Unions exist to defend the rights of the workers, but when they forget that the mission of the employer is also important and, ultimately, important for the worker, they wind up hurting everyone, workers included. When a union stage hand has to move a chair on a set rather than allowing an actor to simply pick it up and place it down in a better spot, the definition of work and who can do it reaches absurd proportions.

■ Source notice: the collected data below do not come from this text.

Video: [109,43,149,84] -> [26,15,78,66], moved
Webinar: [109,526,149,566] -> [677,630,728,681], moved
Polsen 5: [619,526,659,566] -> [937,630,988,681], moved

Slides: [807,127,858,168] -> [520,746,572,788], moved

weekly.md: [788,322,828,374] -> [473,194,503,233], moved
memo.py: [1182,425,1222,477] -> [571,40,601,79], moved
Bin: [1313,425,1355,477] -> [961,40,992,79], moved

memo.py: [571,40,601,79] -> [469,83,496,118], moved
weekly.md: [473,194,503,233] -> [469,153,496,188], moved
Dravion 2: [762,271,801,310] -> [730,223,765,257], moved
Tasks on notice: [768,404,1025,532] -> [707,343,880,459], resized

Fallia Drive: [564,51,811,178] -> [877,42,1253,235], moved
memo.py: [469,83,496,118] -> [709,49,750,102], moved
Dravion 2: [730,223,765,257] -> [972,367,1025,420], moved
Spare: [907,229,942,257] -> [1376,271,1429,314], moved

          Unions have, over decades, done far more good for this country than harm. Safety at the workplace, a fair wage for a day’s work, the emergence of a strong, stable middle class all owe much to union strength.  Structured working groups of workers have identified inefficiencies in production, which would never have reached the managers had the institutionalized system of worker in-put not been forced by the unions—so cars, airplane engines and a whole range of things have been produced better as a result of unions. Even the five day work week, not to mention overtime, has meant workers can actually have enough time to shop, recreate and, by their spending, drive the economy.
      But, philosophically, Americans love to hate groups, and Americans love to believe they can make it on their own. We do not like to think about the idea Elizabeth Warren has emphasized: We are all using stuff made by others,  from roads to education. We are all interdependent. The hard driving capitalist wants to think he is special and he deserves all the money he’s made because he’s worked harder and smarter. Admitting we are all in this together and that even when we excel, we have stood on the shoulders of others to do this--well, that's something we find hard to swallow.

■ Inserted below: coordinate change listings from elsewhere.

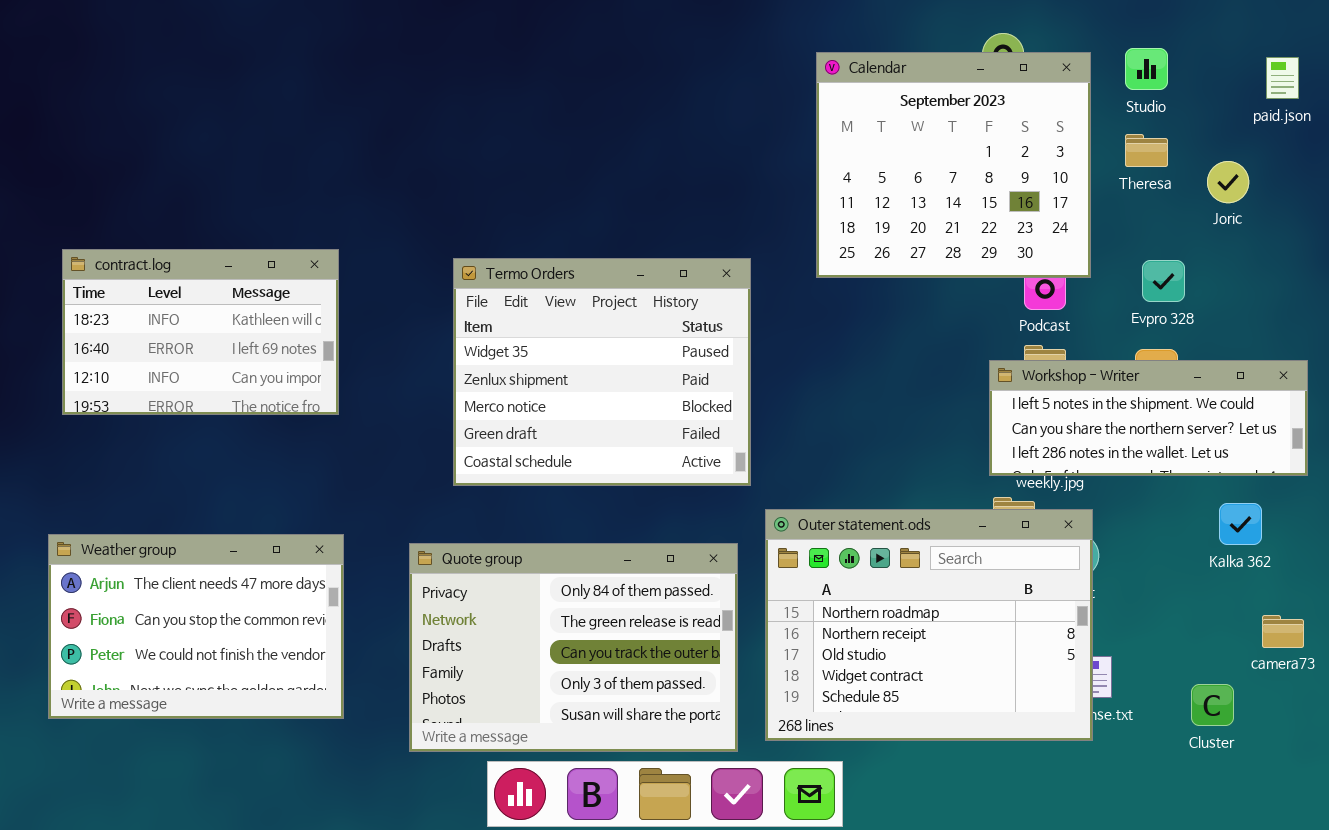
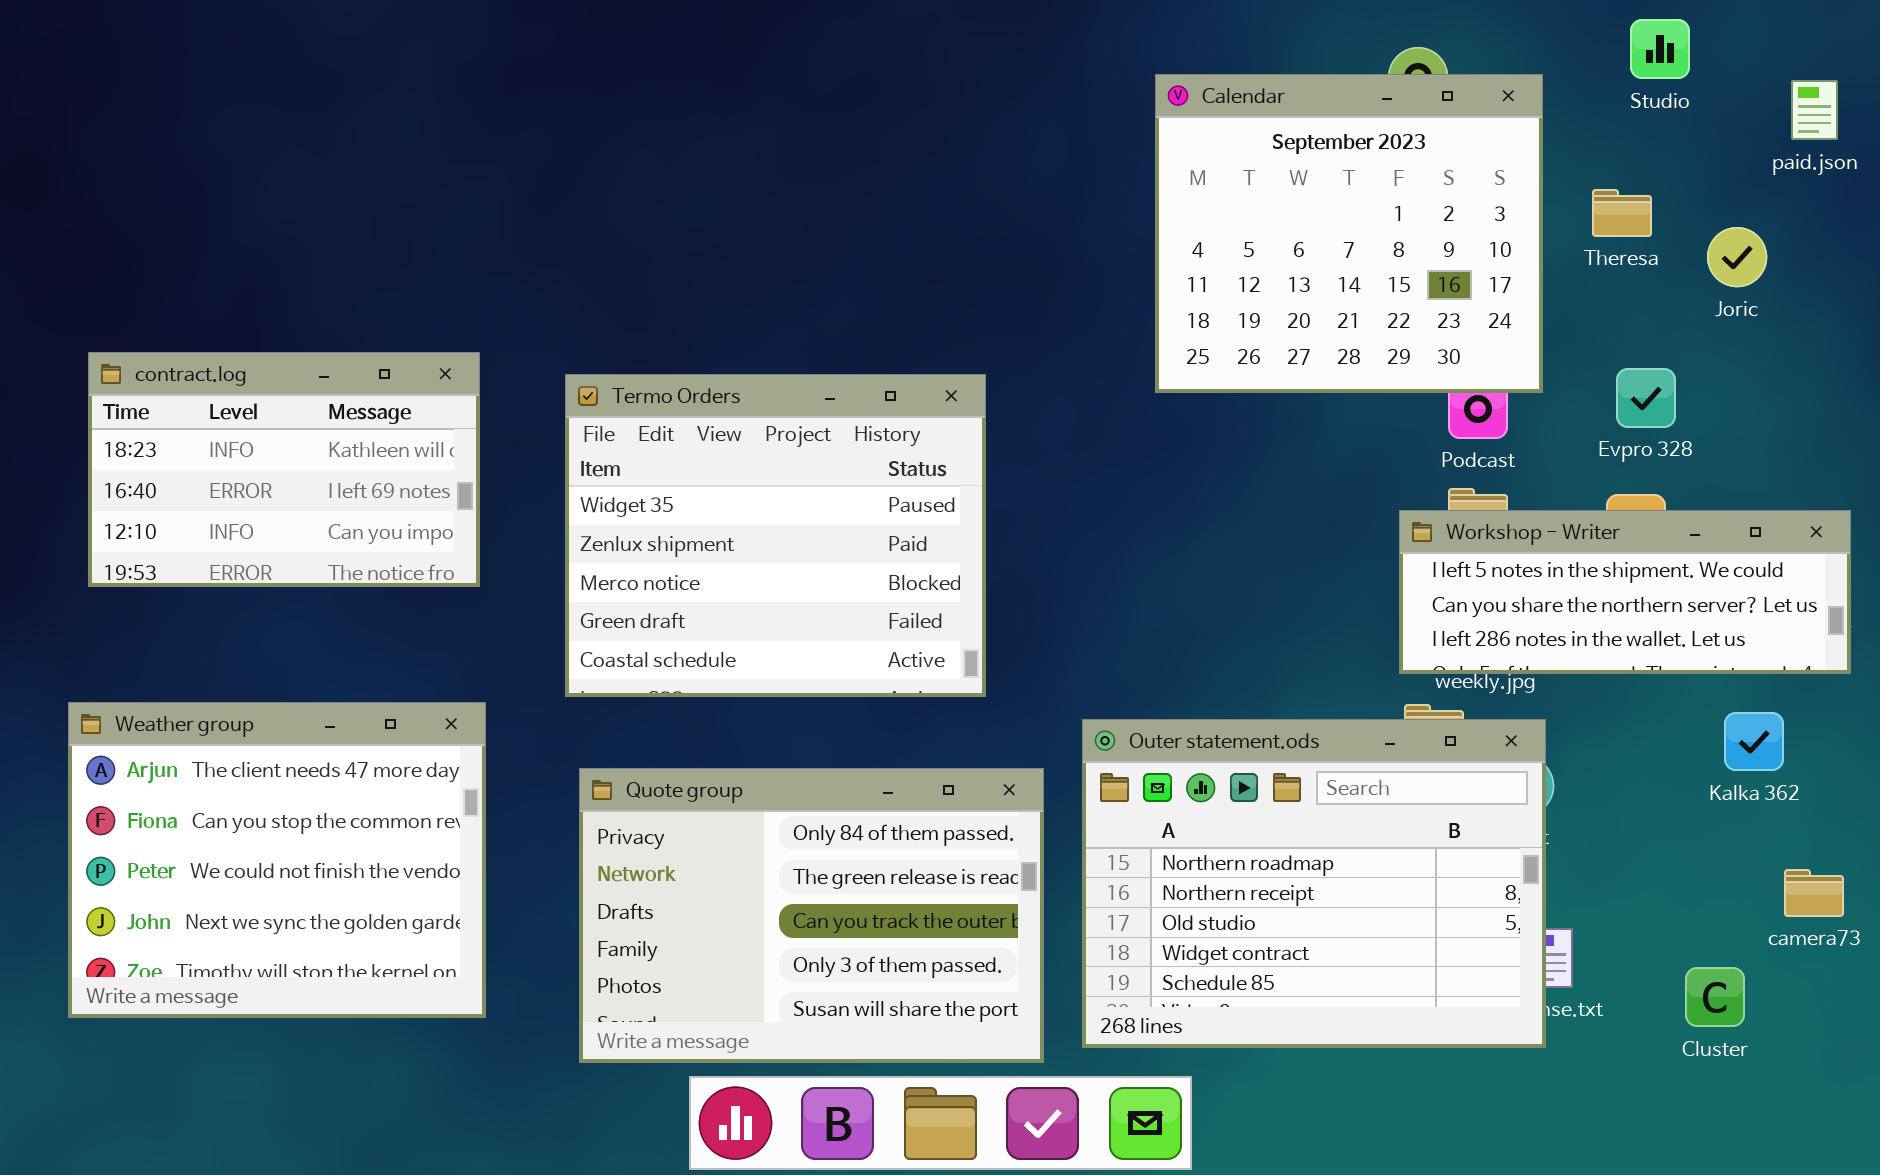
Studio: [1125,48,1168,90] -> [1630,19,1690,79], moved
Termo Orders: [453,258,751,486] -> [565,374,986,697], moved
Weather group: [48,534,344,719] -> [68,702,486,1018], resized

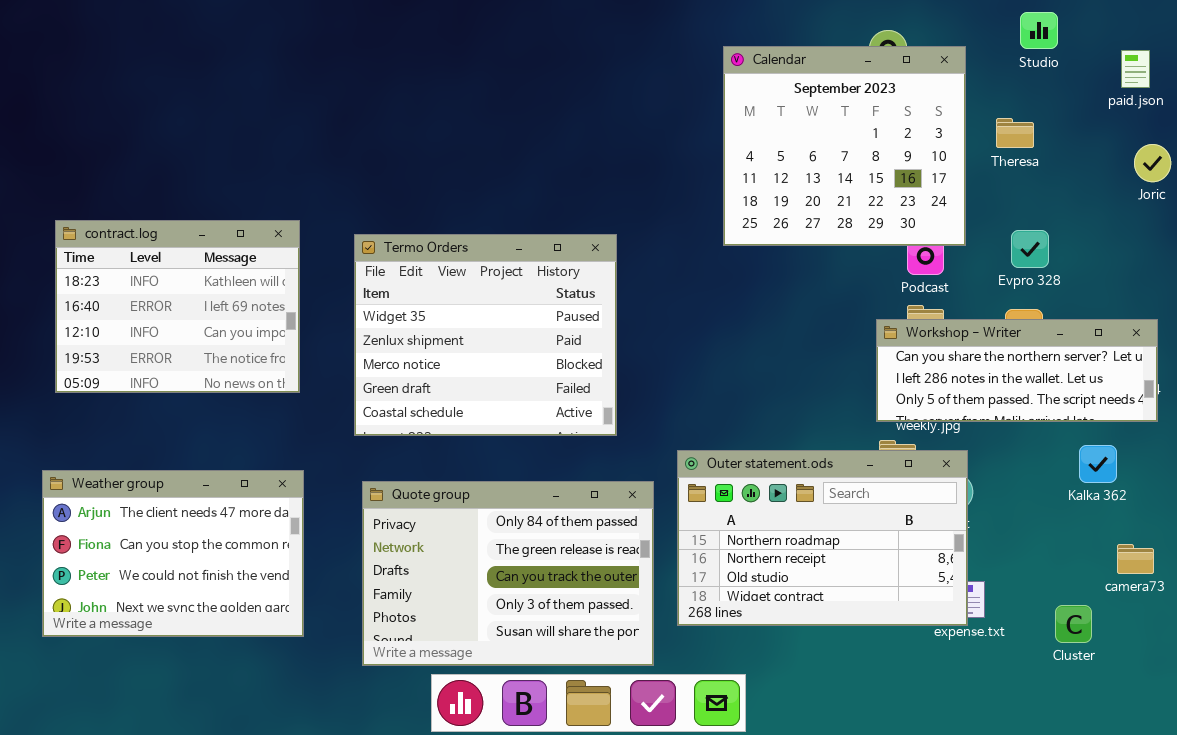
Joric: [1707,227,1767,287] -> [1134,144,1171,182], moved
contract.log: [88,352,480,587] -> [55,220,300,393], resized
Workshop - Writer: [1399,510,1851,674] -> [876,319,1158,422], scrolled down 1 row
Weather group: [68,702,486,1018] -> [42,470,304,637], resized
Outer statement.ods: [1082,719,1546,1048] -> [677,450,968,626], resized

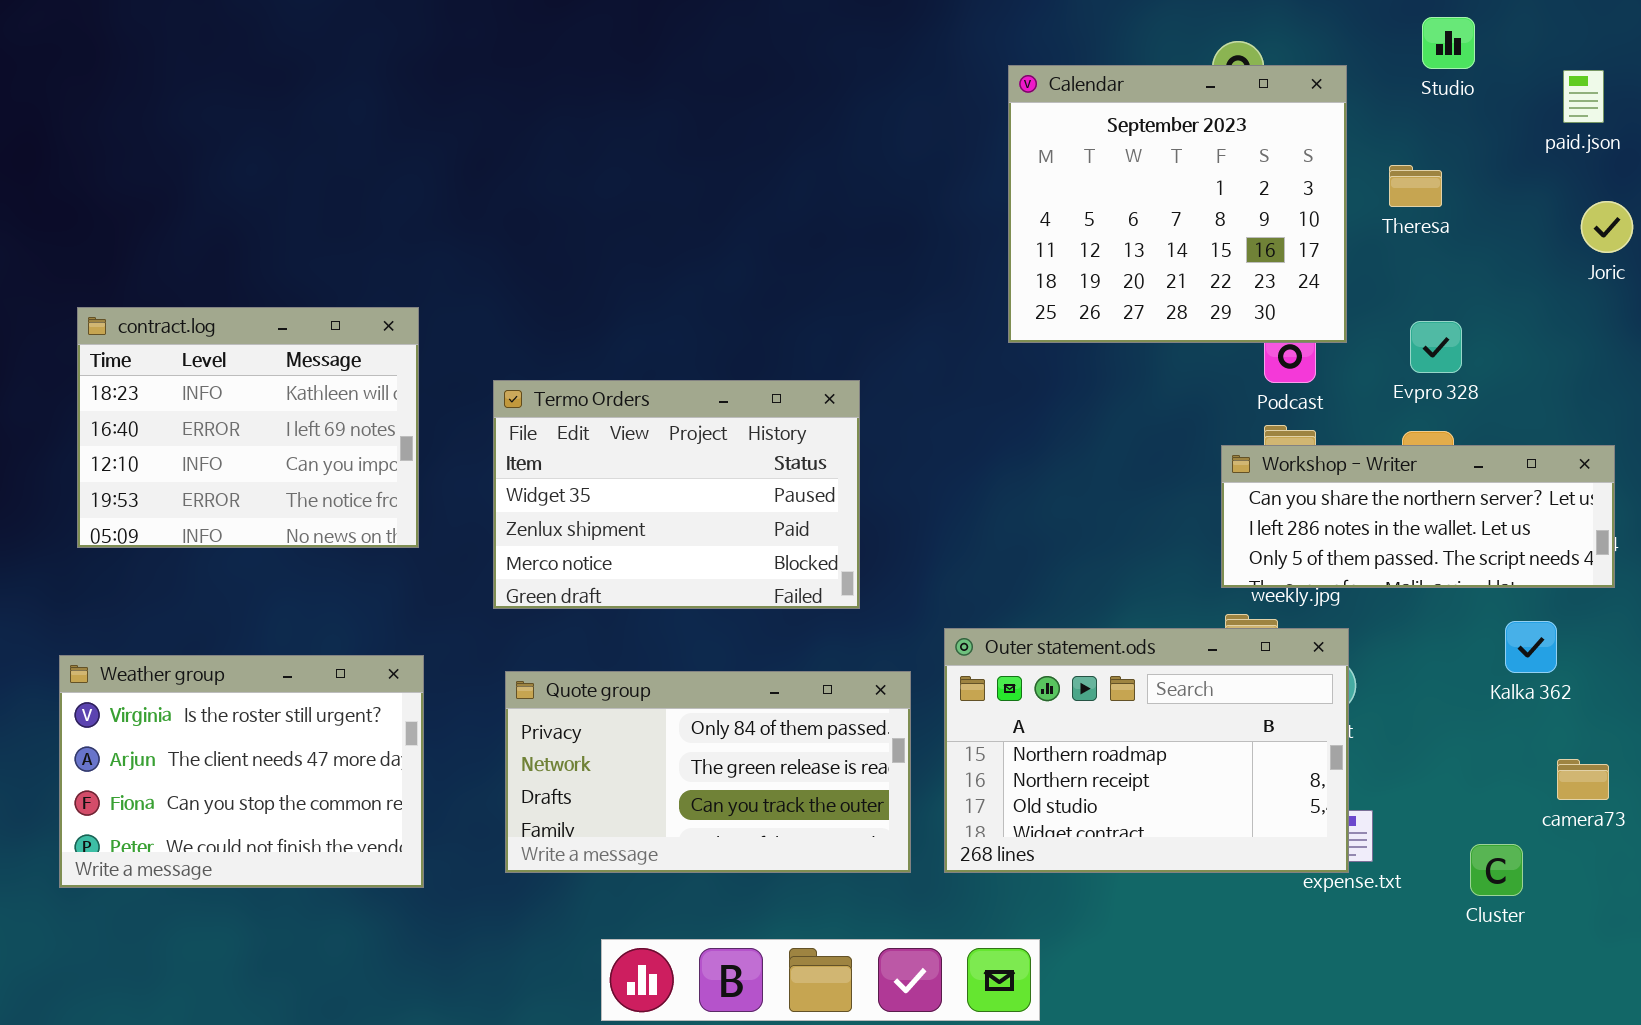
Termo Orders: [354,234,617,436] -> [493,380,860,609], resized
Weather group: [42,470,304,637] -> [59,655,424,888], scrolled up 1 row
Quote group: [362,481,654,666] -> [505,671,911,873], resized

       The welfare queen, that mythical woman who lived the high life without working, by simply exploiting the welfare system remains a fixture in the American mind. When uneducated or less educated people exploit the system, they are reviled. When someone who has graduated from Harvard summa cum laude succeeds, well, he’s earned it. But he didn’t go to Harvard on his own dime. When two engineers invent Google or Microsoft or Apple or Facebook, well they are simply the cream rising to the top. And there is some truth to that. But cream cannot form in a vacuum. You need a pot.

          Mad Dog has no solution to offer, and likely all of the above is well known to union leaders, academics, politicians and corporate boards. It is a rare day when the little guys can win in this environment. The Market Basket story was the exception which proved the rule: Here, an avaricious goon of a corporate oligarch tried to wrest half of the cash reserve of the company for his own bank account, with, predictably, the acquiescence of a board of directors.  But he was opposed by the “good Arthur” who said the money belonged to the workers, to the corporation, and, ultimately to the customers, before it belonged to any stock holders. This was a new idea, that a company has more than a single raison d’etre: That is it exists, yes to make money for the shareholders, but it has other obligationsm  to its workers, to its customers, to American society, to all those who make its continued viability a success.

          Capitalists have successfully argued that the only thing which should matter for every company listed on the NYSE is to generate profit and return for investors. This position has the virtue of simplicity and clarity.  It is an idea which should be dissected and butchered and hung out to dry.

          For Mad Dog’s money, the Market Basket story was the story of the year.
          Long live King Arthur (T).